Anyway, she has an award that she advertises on her blog that is an image of the leg lamp from "A Christmas Story". I love that movie. I love that movie. I love that movie. It's so funny that I couldn't help myself but beg for the award. Sadly, it looks like I've not been selected to receive it. the wailing and gnashing of teeth will continue for many, many minutes.
For your edification I've attached the image I was trying so desperately to deserve.
In my last post I may have given the impression that I think it's okay to "over-serve" yourself. I don't.
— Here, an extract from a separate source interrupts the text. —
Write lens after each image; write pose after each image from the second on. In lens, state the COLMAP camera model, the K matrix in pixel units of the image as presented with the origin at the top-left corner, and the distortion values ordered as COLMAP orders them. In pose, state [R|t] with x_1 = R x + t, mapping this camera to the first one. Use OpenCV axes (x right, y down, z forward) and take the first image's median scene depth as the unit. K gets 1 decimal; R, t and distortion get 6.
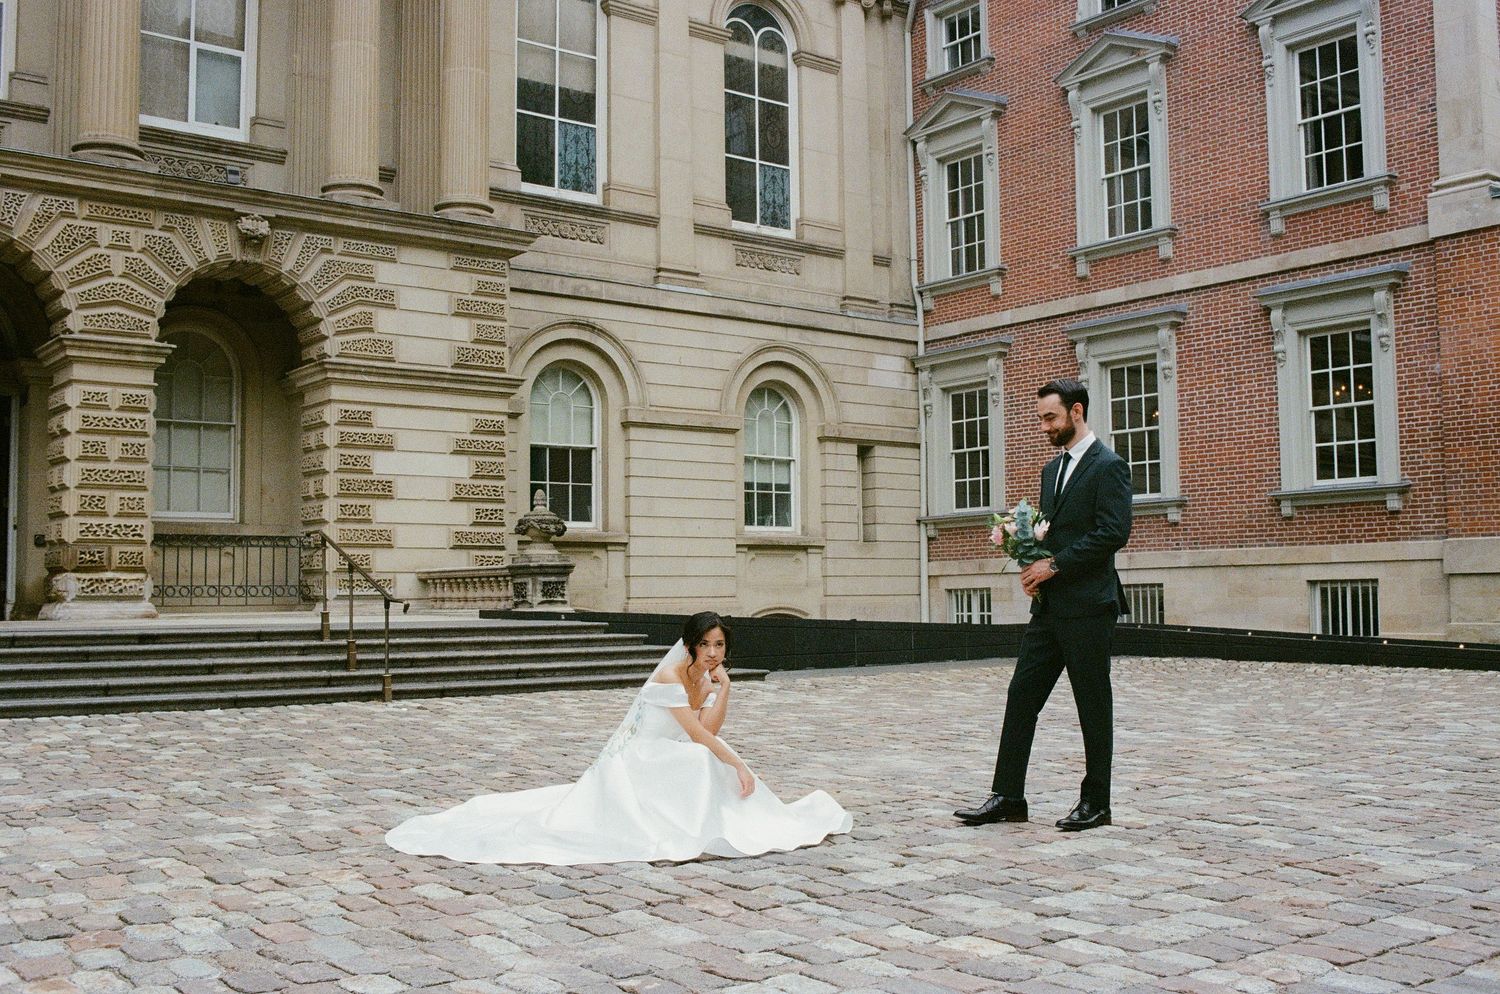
lens RADIAL K [[1496.9, 0, 775.6], [0, 1496.9, 494.9], [0, 0, 1]] dist [-0.098850, 0.107413]
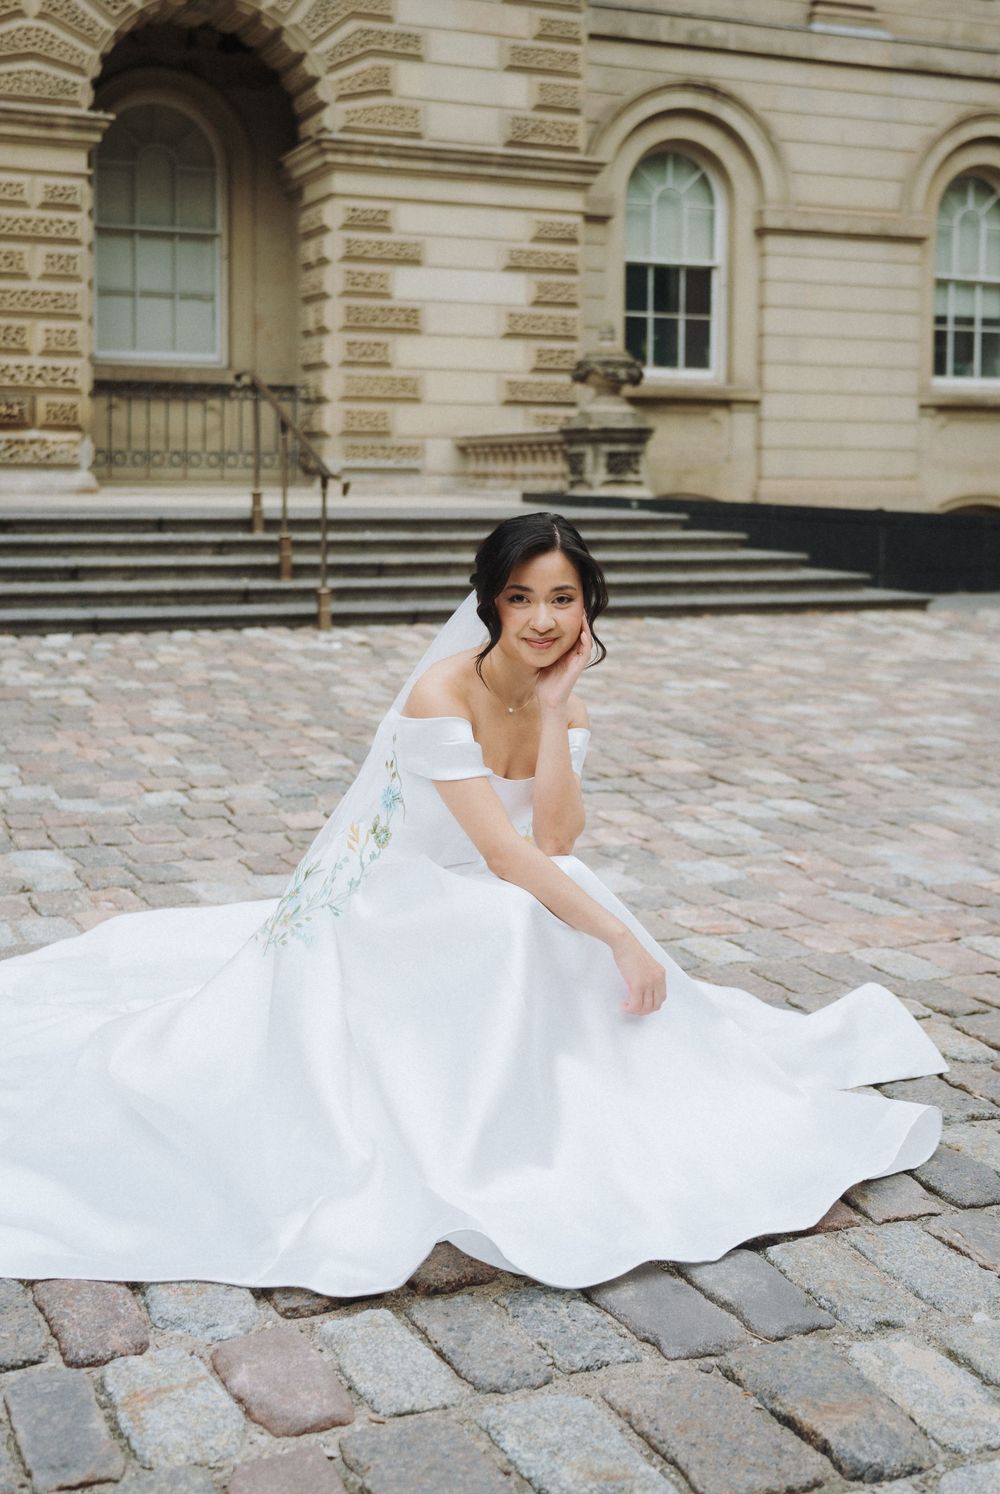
lens RADIAL K [[1846.7, 0, 520.0], [0, 1846.7, 574.7], [0, 0, 1]] dist [0.028103, 0.045799]
pose [[0.967841, 0.032707, -0.249427, 0.015771], [-0.002007, 0.992484, 0.122354, 0.008713], [0.251554, -0.117919, 0.960633, 0.141478]]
I subscribe to Aristotle's approach "everything in moderation" which he came to interestingly after much debauchery... but I digress.
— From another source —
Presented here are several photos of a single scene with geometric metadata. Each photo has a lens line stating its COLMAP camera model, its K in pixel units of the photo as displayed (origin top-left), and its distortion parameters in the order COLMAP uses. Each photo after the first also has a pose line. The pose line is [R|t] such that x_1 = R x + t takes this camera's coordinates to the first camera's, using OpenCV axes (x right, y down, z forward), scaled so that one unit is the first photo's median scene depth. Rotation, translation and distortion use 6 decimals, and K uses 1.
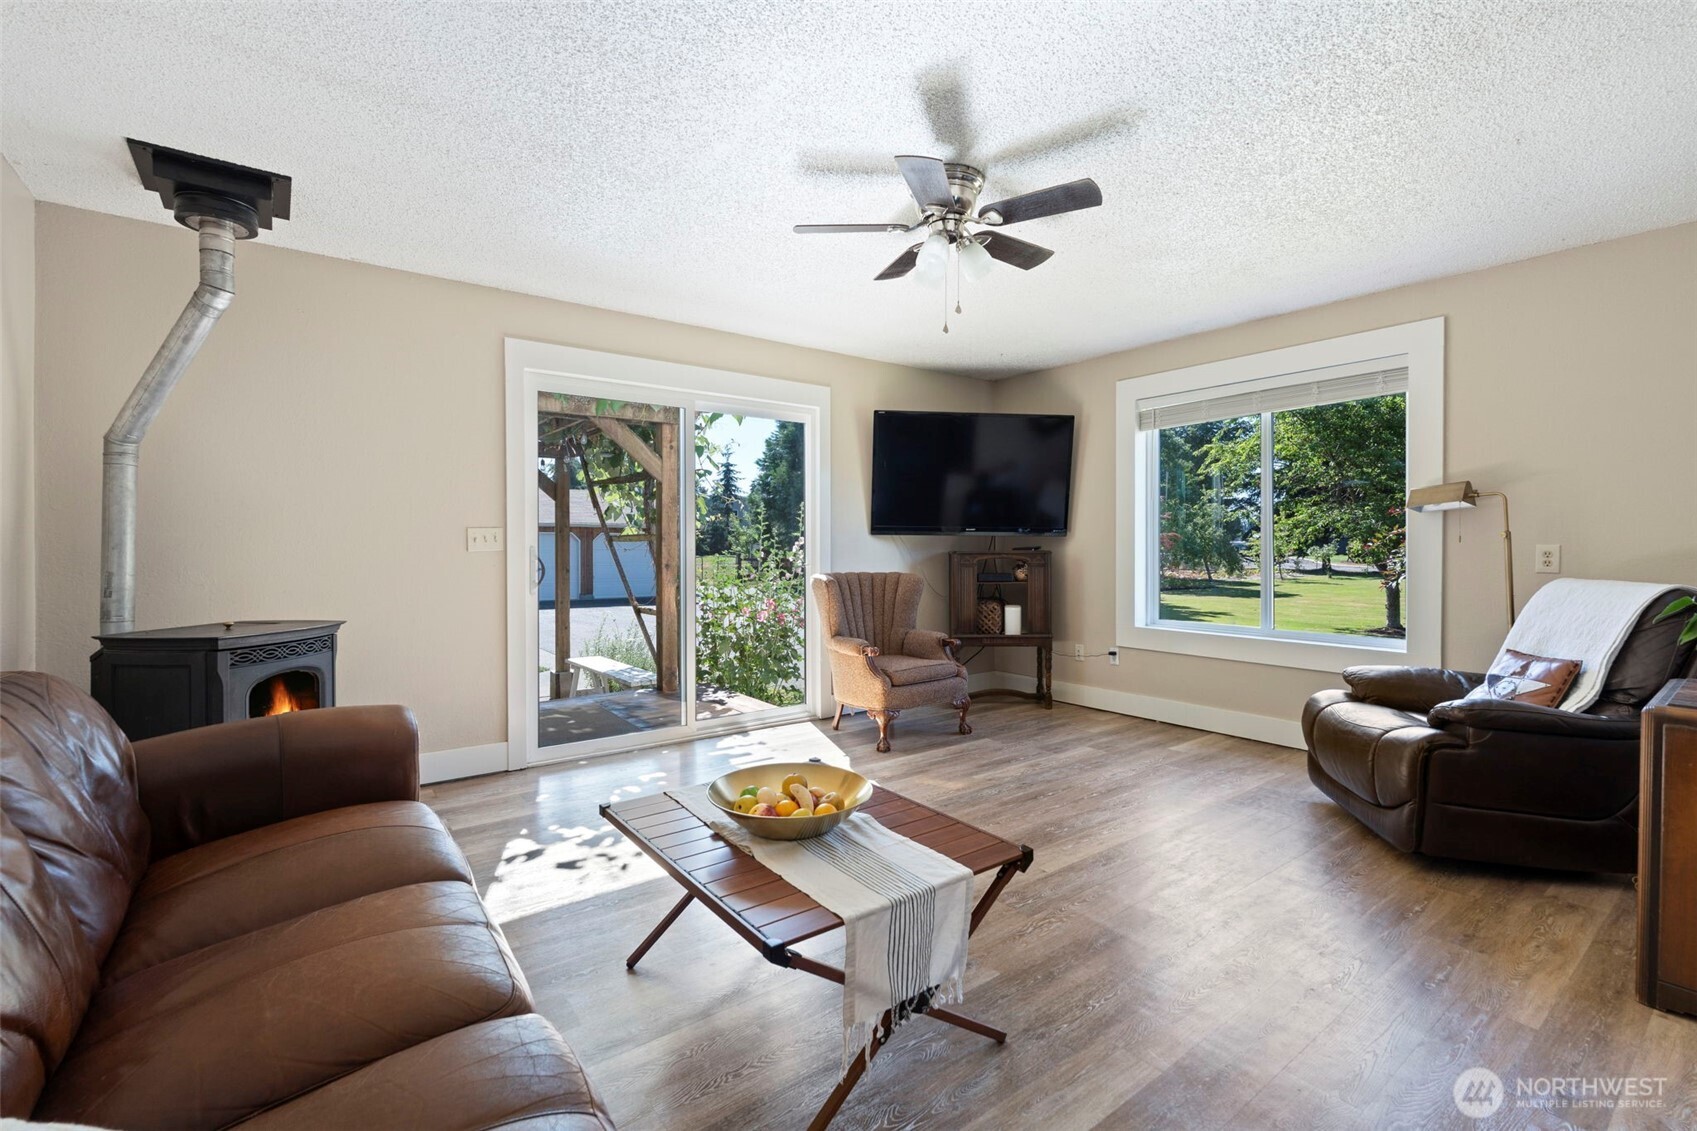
lens RADIAL K [[748.5, 0, 851.5], [0, 748.5, 549.8], [0, 0, 1]] dist [-0.003553, 0.000383]
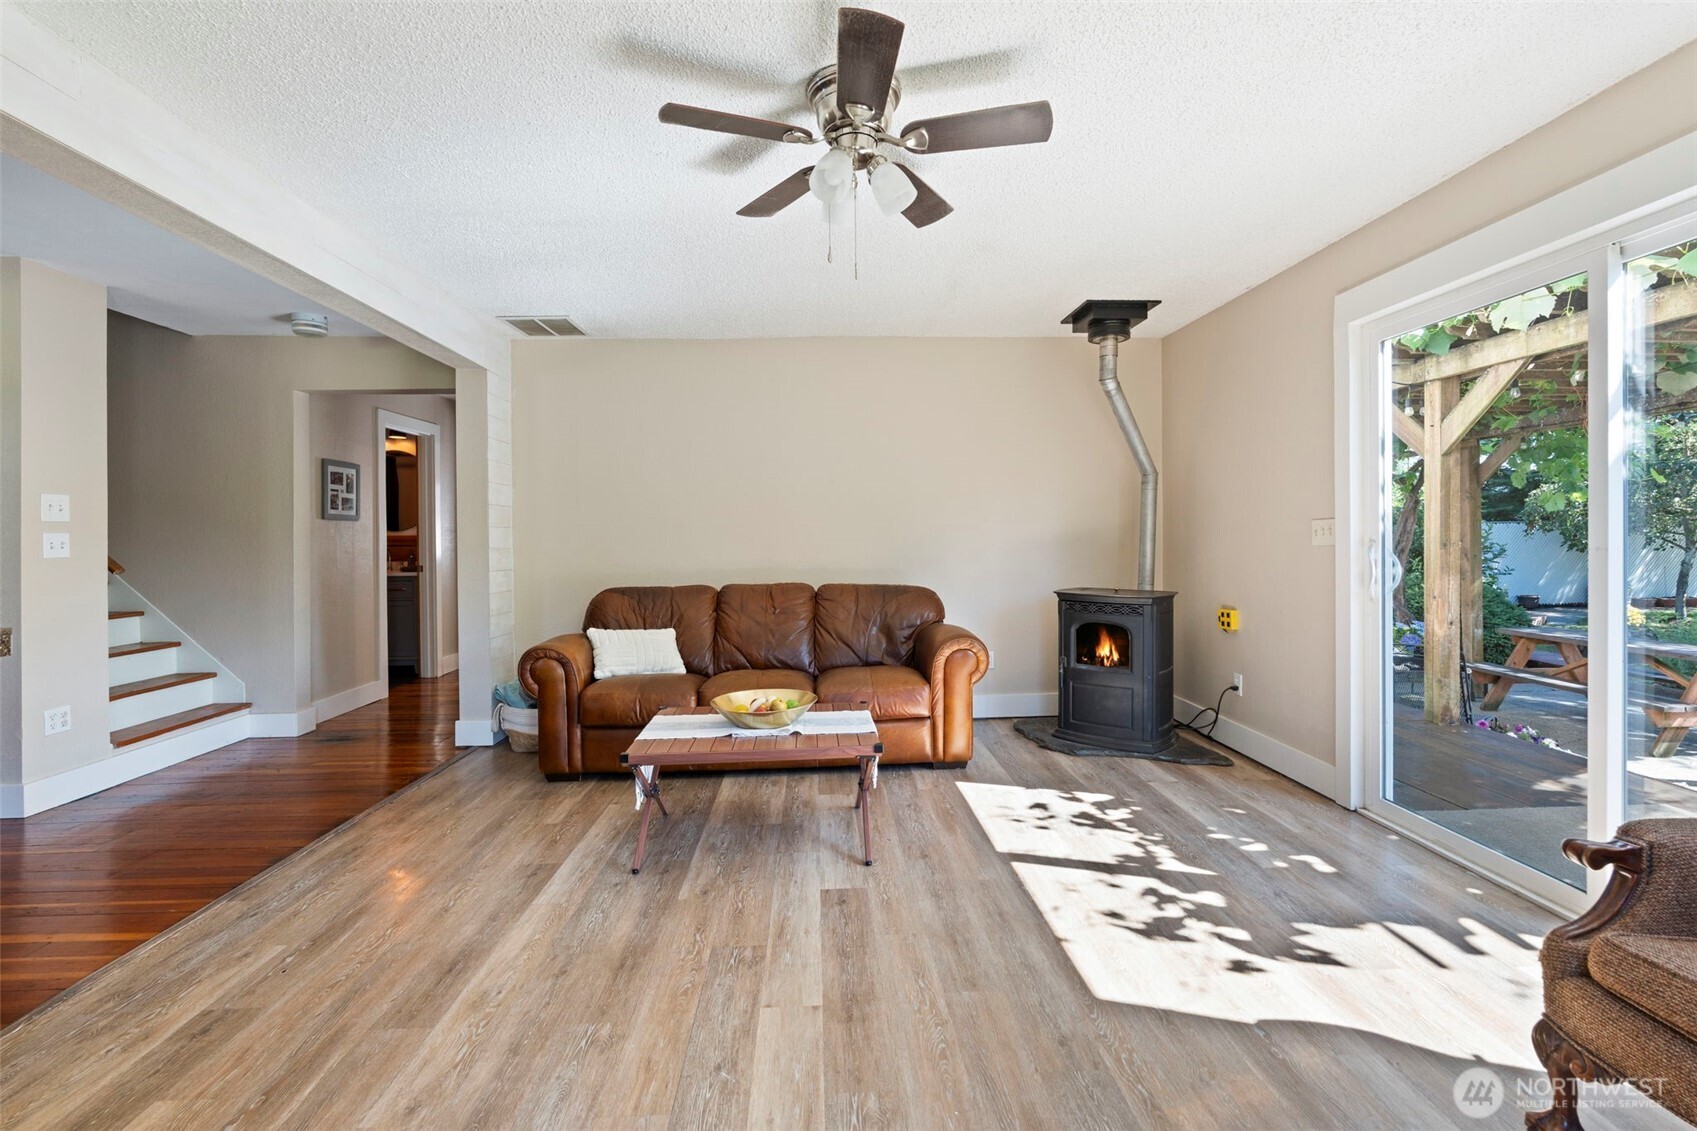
lens RADIAL K [[748.0, 0, 852.4], [0, 748.0, 542.0], [0, 0, 1]] dist [-0.003729, 0.000086]
pose [[-0.557602, 0.009755, -0.830051, 0.715815], [0.002221, 0.999945, 0.010260, -0.015665], [0.830106, 0.003877, -0.557593, 1.295216]]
While many of my Christian friends abstain from drinking all together I was raised around social drinkers. Shockingly, my first beer was at roughly age 10. My German grandmother had saved the remainder of a keg of beer which had been used at our family reunion the previous day. She was a frugal soul and had a couple of pitchers in the fridge. She served it to us with the rest of the leftovers. I honestly don't think she considered if it was okay or not....it was only beer after all, and wasn't even pear flavored.
My next "drink" didn't come for a long, long time. During high school and my freshman year of college I didn't drink at all. I'm not going to bore you with the philosophical reasons for that but my sobriety was self-imposed. However, my Sophomore year in college during a holiday break the captain of my basketball team (we were practically the only people on campus during breaks) made a Tom Collins and gave it to me. Delicious (are you seeing a theme to my drinking?). Yum.
Since then I've gone through periods of heavy drinking (the rest of College, Law School and my first two years in Chicago) and periods of no drinking (pregnancy, breast feeding, toddler exhaustion). I don't drink alone (well, maybe once) and I don't generally "over-serve" myself. The other night I was careless but fortunately it was among friends, across the street from my house. When I was clearly over the edge I went home to bed without making a scene or an embarrassing spectacle. My kids just thought I was tired.
Bambi called me after my post and said, "By the way, you only had one Martini, lightweight." Since she wasn't really drinking, I will take her word for it.